VANCOUVER, BRITISH COLUMBIA--(Marketwire -06/28/12)- GREAT PANTHER SILVER LIMITED (GPR.TO)(GPL)(GPL) (the "Company") is pleased to announce the following results of its Annual and Special Meeting of shareholders held on June 28th, 2012:
-- The re-election of Robert A. Archer, Kenneth W. Major and R.W. (Bob)
Garnett and the election of new Board nominees John Jennings and J. Richard H. (Dick) Whittington as the Directors of the Company;
-- The re-appointment of KPMG LLP, Chartered Accountants as Auditor; and
-- The ratification and approval of a new Shareholder Rights Plan and
approval of certain changes to the Company's Articles.
Mr. John Jennings brings almost three decades of experience in the Canadian and international financial services with leading firms including BMO Nesbitt Burns, Lehman Brothers International, RBC Financial, HSBC Group and CIBC. As a mining analyst and senior investment banker, Mr. Jennings has executed numerous M&A assignments and raised both debt and equity capital for public, private and sovereign clients. Mr. Jennings recently joined Korn/Ferry International, the world's largest executive search and talent management firm. Mr. Jennings earned his B.Sc (Chemistry) from the University of Western Ontario and an MBA from London Business School. He also holds the designation of Chartered Financial Analyst. Mr. Jennings is the Chair of the Compensation Committee.

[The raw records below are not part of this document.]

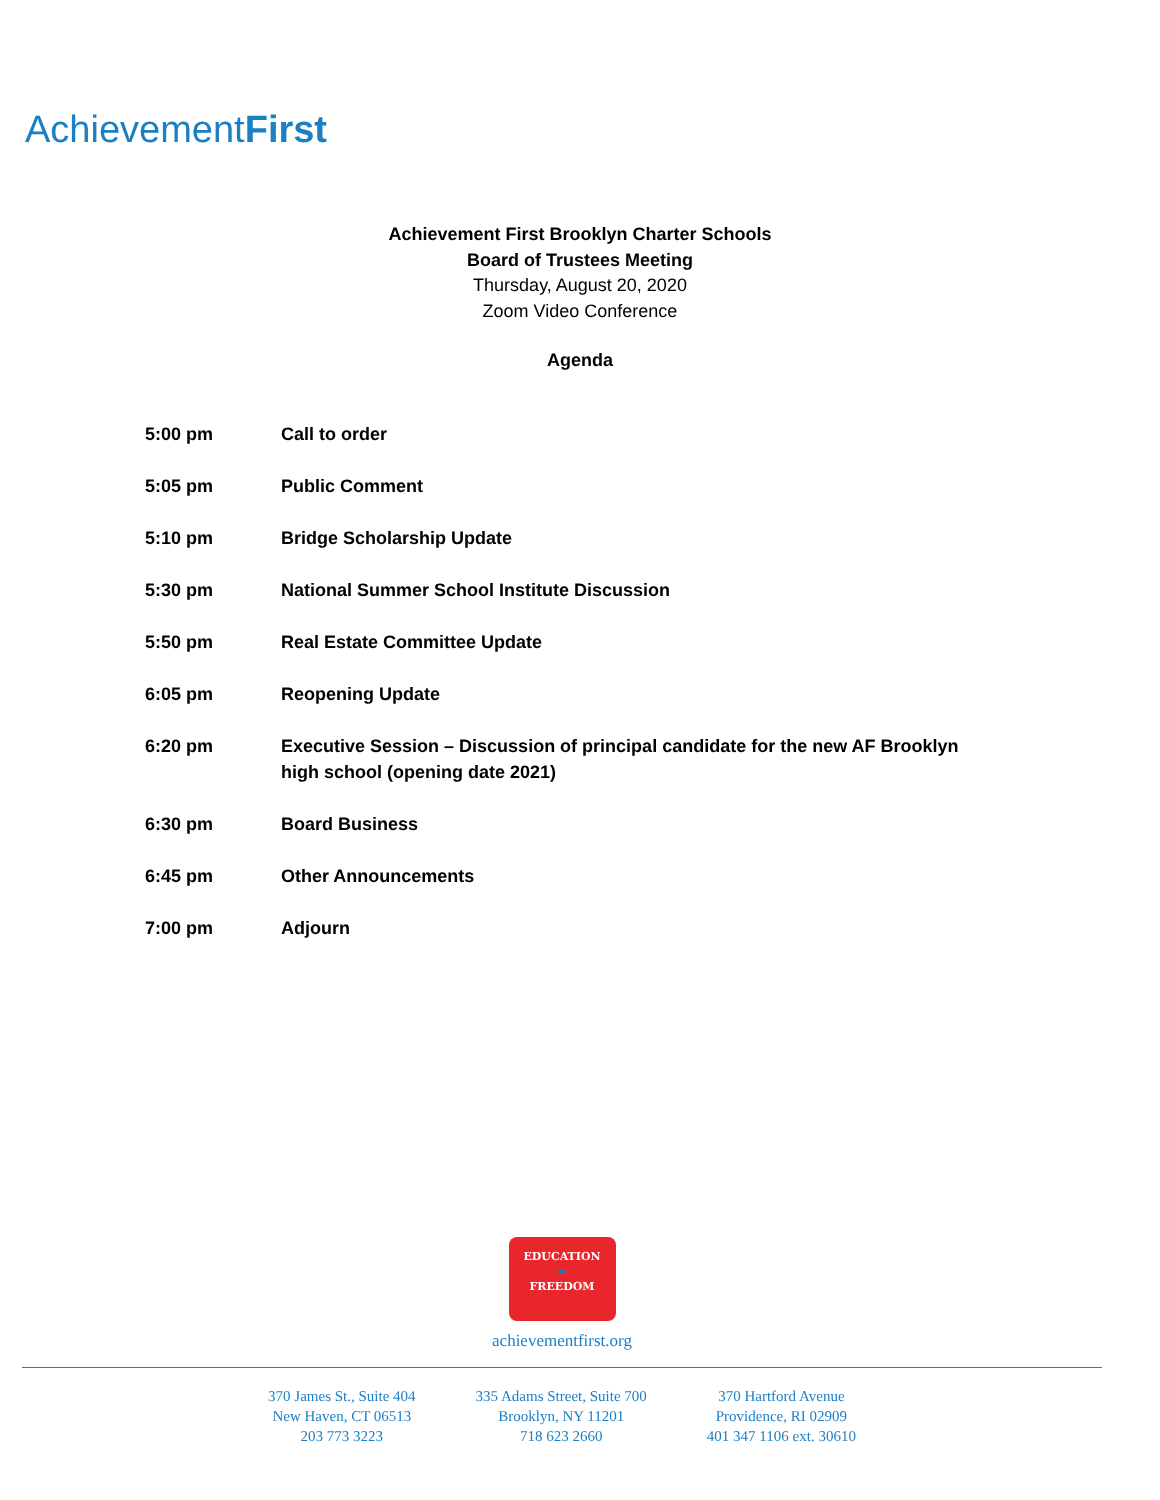AchievementFirst
Achievement First Brooklyn Charter Schools
Board of Trustees Meeting
Thursday, August 20, 2020
Zoom Video Conference
Agenda
| 5:00 pm | Call to order |
| 5:05 pm | Public Comment |
| 5:10 pm | Bridge Scholarship Update |
| 5:30 pm | National Summer School Institute Discussion |
| 5:50 pm | Real Estate Committee Update |
| 6:05 pm | Reopening Update |
| 6:20 pm | Executive Session – Discussion of principal candidate for the new AF Brooklyn high school (opening date 2021) |
| 6:30 pm | Board Business |
| 6:45 pm | Other Announcements |
| 7:00 pm | Adjourn |
EDUCATION
=
FREEDOM
achievementfirst.org
370 James St., Suite 404
New Haven, CT 06513
203 773 3223
335 Adams Street, Suite 700
Brooklyn, NY 11201
718 623 2660
370 Hartford Avenue
Providence, RI 02909
401 347 1106 ext. 30610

Mr. Whittington is a mining engineer, educated at England's Royal School of Mines, with over 35 years of experience in Canada, Australia, Panama, Mexico and Papua New Guinea. Most recently he was President, CEO and a Director of PNG Gold, an advanced stage gold exploration company operating in Papua New Guinea. Prior to that he was President, CEO and a Director of Farallon Mining where he brought Farallon's G-9 polymetalic zinc mine in Guerrero State, Mexico into production in less than four years from its original, greenfield, discovery. He led the company through the transition from exploration, to development and construction and finally, into commercial production before helping facilitate the friendly takeover of the company by Nyrstar N.V., a Belgium zinc mining and smelting company, for $409 million in January 2011.
John Kopcheff, of Australia, did not not stand for re-election. The Company expresses its gratitude to John for his advice and counsel during his 11 years as a Director, committee member and committee chairman.
Shareholder Rights Plan
Shareholders have approved and ratified the adoption of a new Shareholder Rights Plan (the "Plan") as part of its procedures for dealing with any parties who may seek to acquire control of the Company through a take-over bid or other transaction.
The Company is not aware of any pending or threatened take-over bids for the Company, and it is not the intention of the Plan to prevent take-over bids. The Plan is intended to ensure that all shareholders are treated equally and fairly in any such transaction. The Plan has been adopted in order to provide the
Company's Board of Directors with sufficient time to assess and evaluate any take-over bid or other control transaction and to explore and develop alternatives for maximizing shareholder value.
The Plan is similar to other shareholder rights plans adopted by Canadian corporations. To implement the Plan, the Board of Directors of the Company authorized the issue of one Right in respect of each common share of the Company outstanding to holders of record at 5:01 PM, Pacific time, on June 29, 2012. Until the occurrence of certain specific events, the Rights will trade with the common shares of the Company and be represented by the share certificates for such common shares.
The Rights become exercisable only when a person, including any party related to it or acting jointly with it, acquires or announces its intention to acquire 20% or more of the outstanding common shares of the Company without complying with the "Permitted Bid" provisions of the Plan. Under the Plan, a Permitted Bid is a bid made to all shareholders on identical terms and conditions that is open for at least 60 days. If at the end of 60 days more than 50% of the outstanding shares, other than those owned by the offeror and certain persons related to the offeror or acting jointly with it, have been tendered, the offeror may take up and pay for the shares but must extend the bid for a further 10 business days to allow all other shareholders to tender.
Should a non-permitted acquisition occur, each Right would entitle each holder of common shares (other than the offeror and certain parties related to the offeror or acting jointly with it) to purchase additional common shares of the Company at a 50% discount to the market price at the time.
The Plan becomes effective at 5:01 PM Pacific time on June 29, 2012, immediately after the expiration of the current rights plan. The Plan will continue until the annual meeting of shareholders in 2016.
About Great Panther
Great Panther Silver Limited is a profitable, primary silver mining and exploration company listed on the Toronto Stock Exchange trading under the symbol GPR, and on the NYSE MKT trading under the symbol GPL. The Company's current activities are focused on the mining of precious metals from two wholly-owned operating mines in Mexico. In addition, the Company is also pursuing acquisition opportunities throughout Latin America to add additional mines to its portfolio of properties. Great Panther's mission is to become a leading primary silver producer by acquiring, developing and profitably mining precious metals.